Young Guns, old tricks

The ink has barely dried on the Supreme Court ruling that spared Vice President Sara Duterte from an impeachment trial this year, and already a band of neophyte lawmakers is rushing to rewrite the 1987 Constitution.
But their motive appears driven less by principle than by sheer panic.
Instead of building a credible opposition to challenge the country’s No. 2 official in 2028, the so-called Young Guns bloc in the House is peddling Charter change (Cha-cha) as a shortcut for boosting a prospective rival to the potential front-runner.
Last week, Deputy Speakers Paolo Ortega V (La Union) and Jay Khonghun (Zambales); Deputy Majority Leaders Zia Alonto Adiong (Lanao del Sur) and Rodge Gutierrez (1-Rider); and Cagayan de Oro Rep. Lordan Suan and Cebu Rep. Eduardo Rama filed Resolution of Both Houses No. 2, which sought to cut the age thresholds from 40 to 35 for president and vice president, and from 35 to 30 for senators.
Under-30 demographic
If adopted by both chambers, the resolution would pave the way for a constitutional convention where elected delegates can formally propose the amendments, which will then be submitted to a plebiscite for ratification. Said Ortega: “[It’s] high time … for a more collaborative type of government to be led by fresh and bright minds.”
“Even in the local government, there are already a lot of good up-and-comers. [There] are a lot of young and bright public servants who are nontraditional,” he said.
The proposal reads like a legitimate, if a little idealistic, call to “allow younger Filipinos—who are more globally competitive, socially aware, and capable of national leadership” to take on higher national posts. After all, more than half of the population is under 30, a demographic the resolution describes as “vibrant, dynamic, and increasingly educated.”
But the timing of this move, coming on the heels of the Supreme Court decision and surveys showing Duterte supposedly tightening her grip on the 2028 presidential race, betrays its true intent. Pasig City Mayor Vico Sotto, who will be 39 by 2028, one year shy of the current age requirement, has been floated as the possible beneficiary of this constitutional mangling.
Speculative surveys
A Tangere survey recently claimed that Sotto would statistically tie with former president Rodrigo Duterte’s daughter if he were allowed to run, drawing 34 percent support nationwide in the baseline scenario. An earlier poll by WR Numero had placed the Vice President in the lead, though by a slimmer margin than before.
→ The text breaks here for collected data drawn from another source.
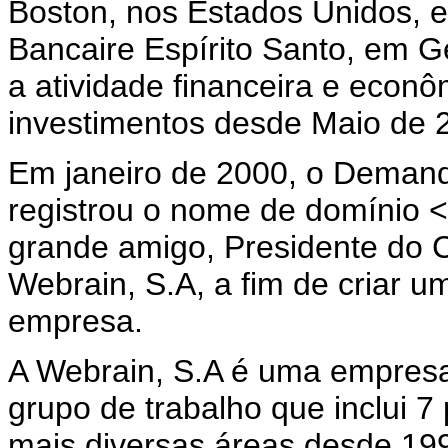
Boston, nos Estados Unidos, 
Bancaire Espírito Santo, em 
a atividade financeira e econ
investimentos desde Maio de 
Em janeiro de 2000, o Demand
registrou o nome de domínio
grande amigo, Presidente do 
Webrain, S.A, a fim de criar 
empresa.
A Webrain, S.A é uma empresa
grupo de trabalho que inclui 7
mais diversas áreas desde 199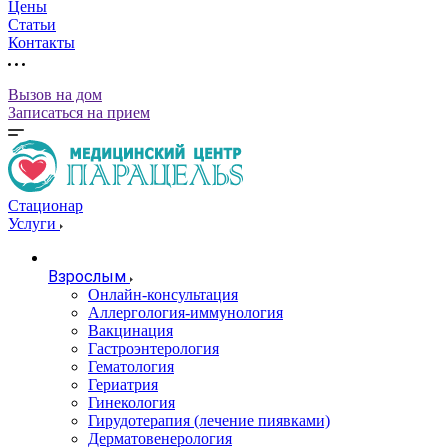
Цены
Статьи
Контакты
Вызов на дом
Записаться на прием
Стационар
Услуги
Взрослым
Онлайн-консультация
Аллергология-иммунология
Вакцинация
Гастроэнтерология
Гематология
Гериатрия
Гинекология
Гирудотерапия (лечение пиявками)
Дерматовенерология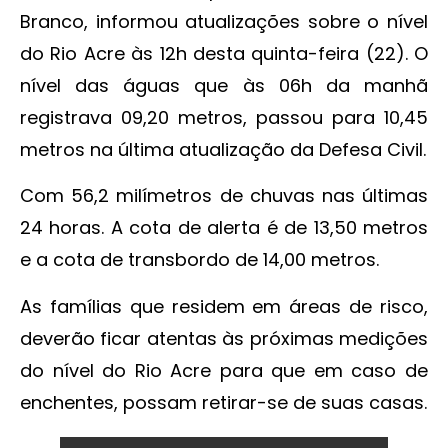
Branco, informou atualizações sobre o nível
do Rio Acre às 12h desta quinta-feira (22). O
nível das águas que às 06h da manhã
registrava 09,20 metros, passou para 10,45
metros na última atualização da Defesa Civil.
Com 56,2 milímetros de chuvas nas últimas
24 horas. A cota de alerta é de 13,50 metros
e a cota de transbordo de 14,00 metros.
As famílias que residem em áreas de risco,
deverão ficar atentas às próximas medições
do nível do Rio Acre para que em caso de
enchentes, possam retirar-se de suas casas.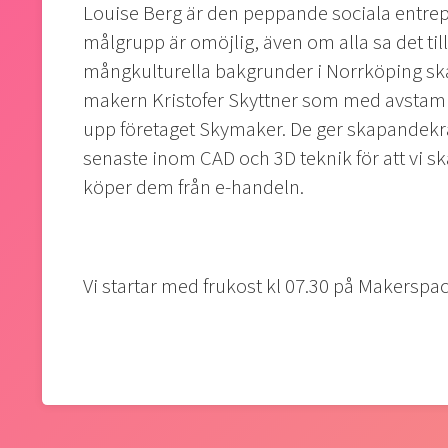
Louise Berg är den peppande sociala entrep
målgrupp är omöjlig, även om alla sa det t
mångkulturella bakgrunder i Norrköping sk
makern Kristofer Skyttner som med avstam
upp företaget Skymaker. De ger skapandekraf
senaste inom CAD och 3D teknik för att vi s
köper dem från e-handeln.
Vi startar med frukost kl 07.30 på Makers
But here’s the rub: Why are our lawmakers treating these premature and largely speculative surveys as gospel? Neither Tangere nor WR Numero is in the league of more established pollsters like Social Weather Stations or Pulse Asia, and even the latter two could hardly give a credible snapshot of the elections three years from now. And history has shown that surveys taken three years before an election are about as reliable as a barber’s tale. Recall that President Marcos himself was a distant second to Duterte in such polls before he won by a landslide in 2022, with the VP likewise victorious as his running mate.
All these tell us that opening Pandora’s box of Charter change to accommodate a hypothetical scenario based on untested surveys is pure folly. For one, there is the ever-present risk of wholesale constitutional revision and term extensions under the guise of modernization. For another, it reduces constitutional change—an extraordinary and consequential act—to the level of petty politicking.
Electoral machinations
Worse, it signals that the House is willing to gamble with the nation’s fundamental law for the sake of electoral machinations. Lowering the age threshold will not solve the opposition’s crisis of leadership. If anything, it cheapens the cause of youth participation by turning it into a partisan tool. It certainly does no favors to rising local executives like Sotto to be the product of political conspiracy rather than of genuine public trust.
“By opening the highest offices to leaders as young as 35, we give the Filipino people a chance to be led by the energy and creativity of the youth, ready to carry the nation forward,” the Young Guns said.
But if these young lawmakers truly want to empower the youth, their first order of business must be to deliver honest governance and equal opportunities for public service. Tampering with the Constitution for partisan purposes runs counter to the democratic values they claim to espouse.
History offers a cautionary tale: Other presidents have tried to ride the Cha-cha train and ended up squandering political capital. Would the Marcos administration take the same perilous road?
The Constitution is not a plaything to be bent as an overreaction to unfavorable polls nor in the interest of partisan schemes. If even traditional politicians failed, what makes the Young Guns believe the same old tricks can fool the electorate?